The Washington Post published a profile of Tammy Ma (BS ’05), who directs the Livermore Institute for Fusion Technology at Lawrence Livermore National Laboratory.
Ma’s Caltech connection runs deep. She first visited the unfinished National Ignition Facility as a summer intern at Livermore, in the break between high school and her freshman year. Standing below the 30-foot-diameter target chamber, lowered into place by cranes so the stadium-size facility could be built around it, she decided she wanted to do science at that scale. She went on to major in aerospace engineering at Caltech, then earned her MS and PhD at UC San Diego before returning to Livermore as a staff scientist.
The profile centers on the December 2022 ignition milestone, when NIF’s 192 lasers forced atoms in a peppercorn-size fuel pellet to fuse and produce a net energy gain — a first in the decades-long pursuit of fusion energy. Ma was asleep when it happened. She learned the next morning from her staff as she prepared to board a flight, and called her mother from SFO.

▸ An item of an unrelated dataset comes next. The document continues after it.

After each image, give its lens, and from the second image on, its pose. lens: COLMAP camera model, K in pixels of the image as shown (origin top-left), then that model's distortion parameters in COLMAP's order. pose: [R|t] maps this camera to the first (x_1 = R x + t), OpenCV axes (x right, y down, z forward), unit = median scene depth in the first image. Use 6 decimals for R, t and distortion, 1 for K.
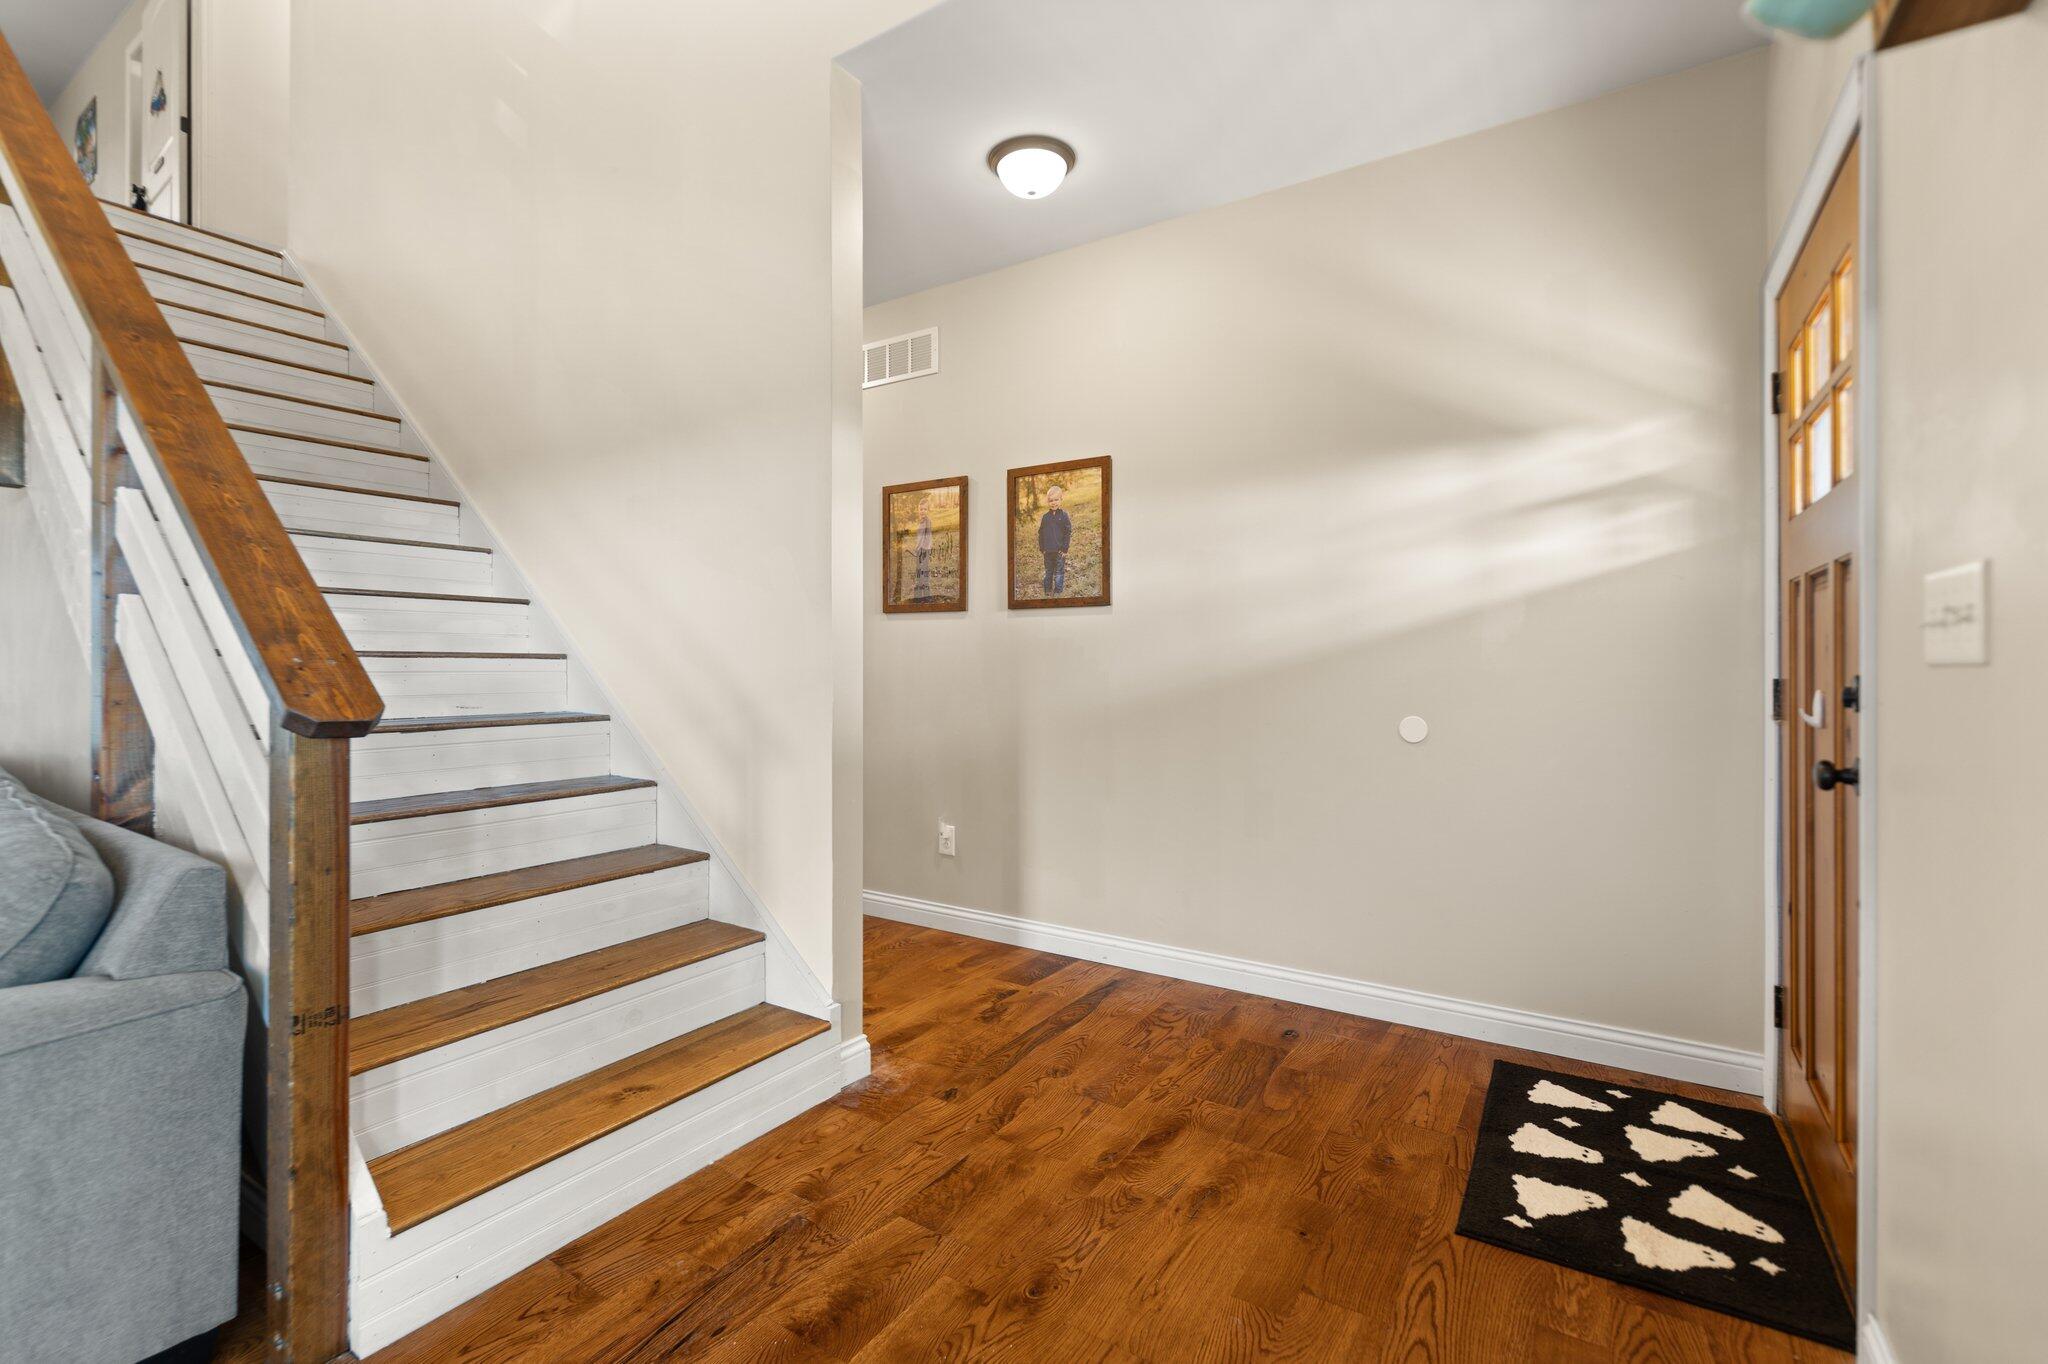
lens RADIAL K [[892.6, 0, 1019.8], [0, 892.6, 662.2], [0, 0, 1]] dist [0.000015, -0.000084]
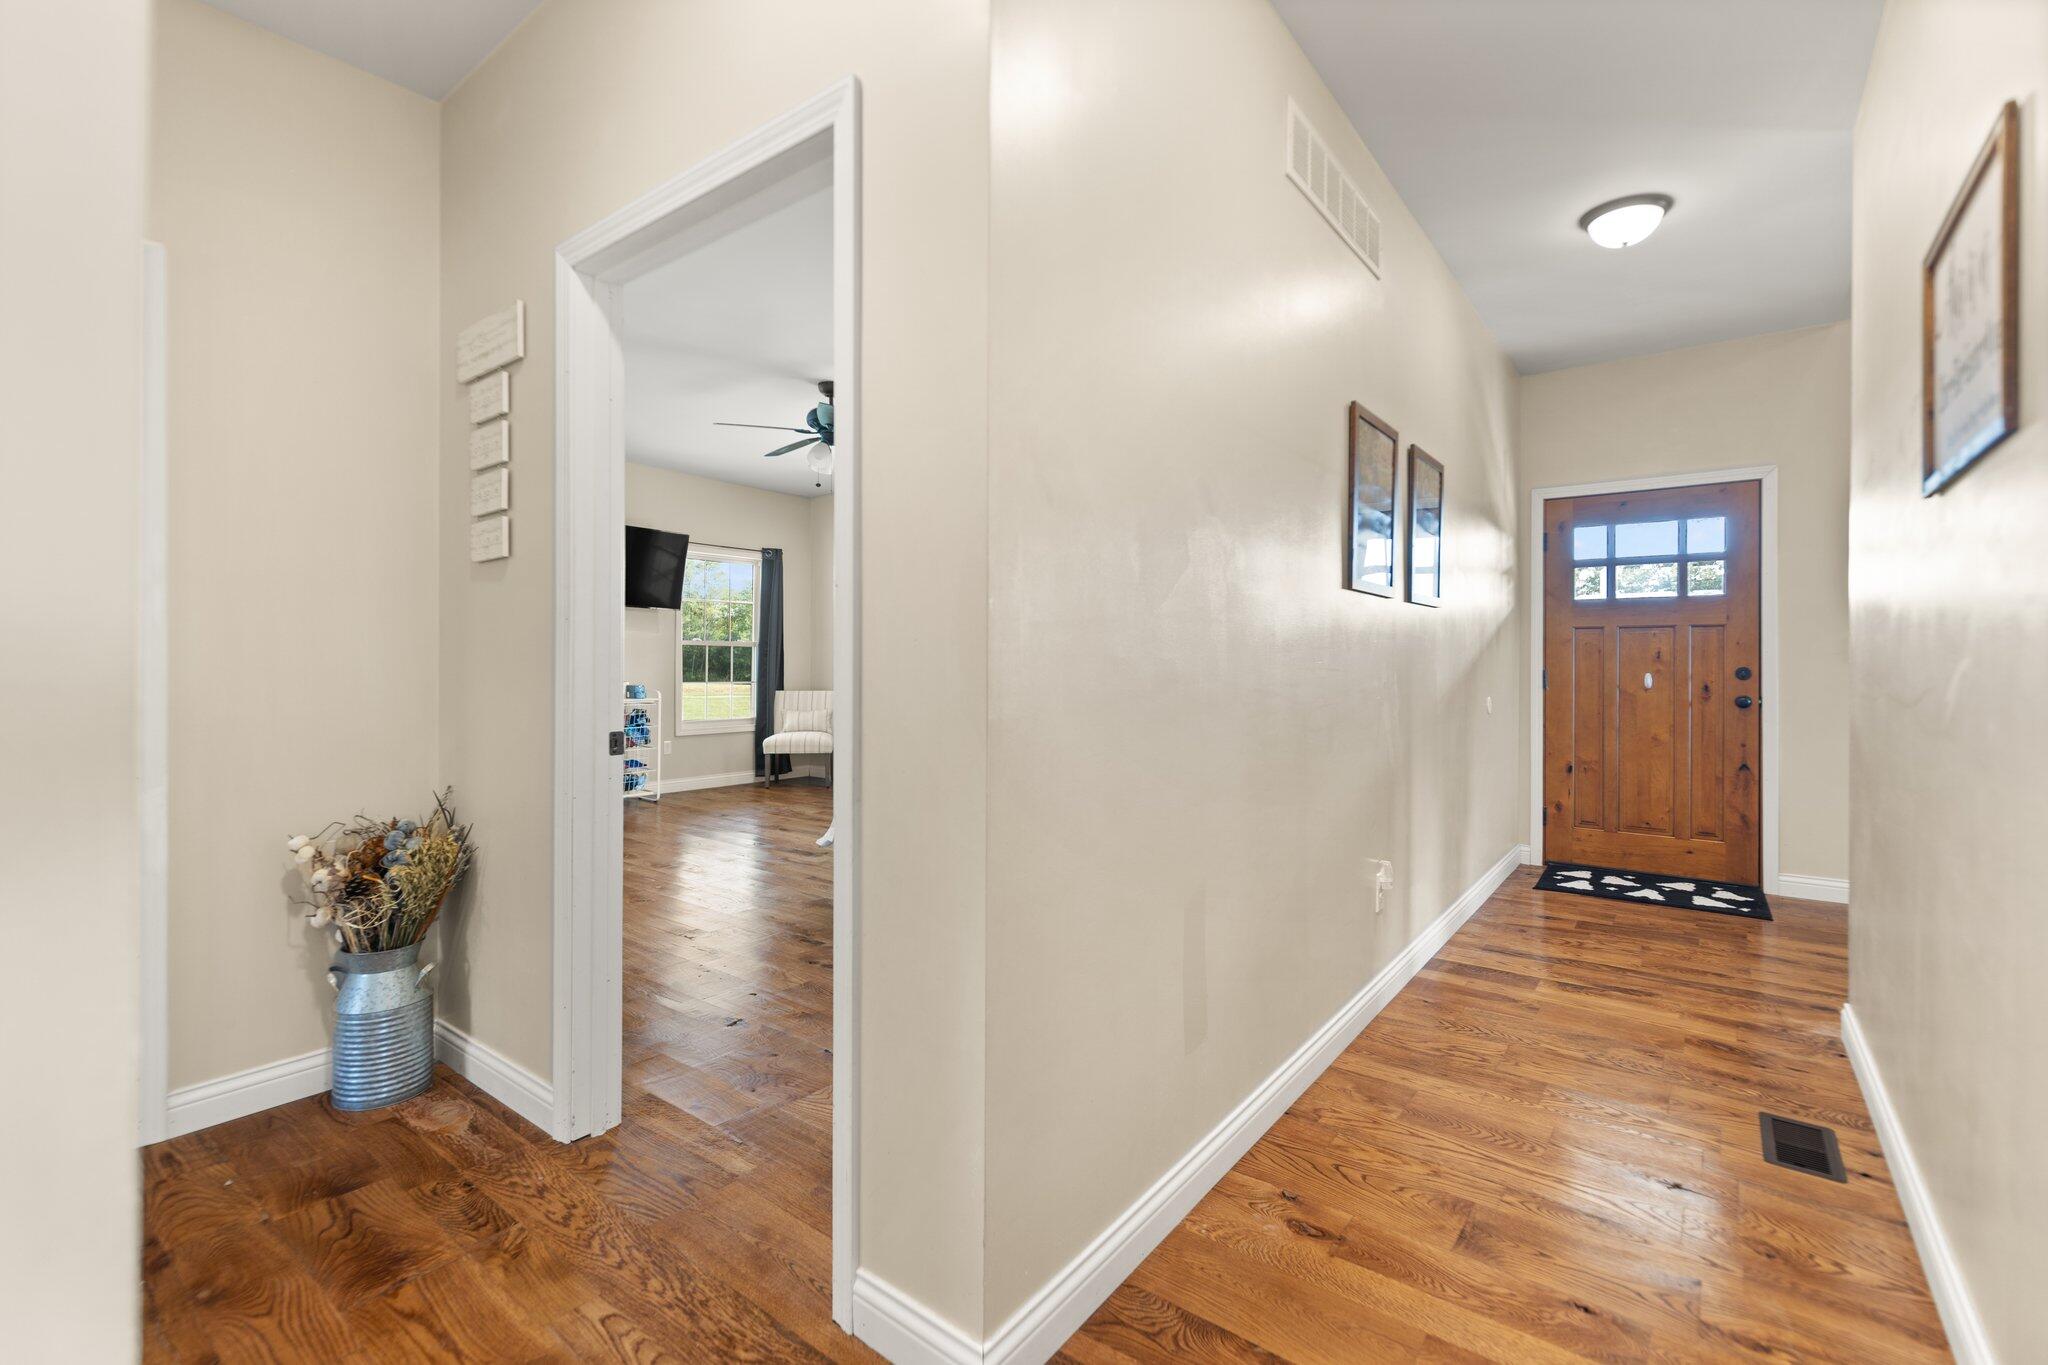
lens RADIAL K [[895.2, 0, 992.9], [0, 895.2, 674.6], [0, 0, 1]] dist [0.001609, -0.000059]
pose [[0.096407, -0.005743, 0.995325, -1.058692], [-0.001014, 0.999982, 0.005868, 0.006568], [-0.995341, -0.001575, 0.096400, 1.497203]]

Ma is candid about the gap between proof of concept and power plant, and about the hype cycle now surrounding fusion — driven by real advances, AI applications, venture capital, and what she describes as some overpromising. The article covers Commonwealth Fusion Systems’ magnet-based approach, the Trump administration’s deal with TAE Technologies, and the wave of startups entering the field.
Ma is also frank about NIF’s national security mission — using the world’s most energetic laser to study matter under extreme conditions and validate weapons physics without detonation. She doesn’t shy away from calling fusion a nuclear technology, placing herself in what she describes as a different camp from researchers who avoid the term.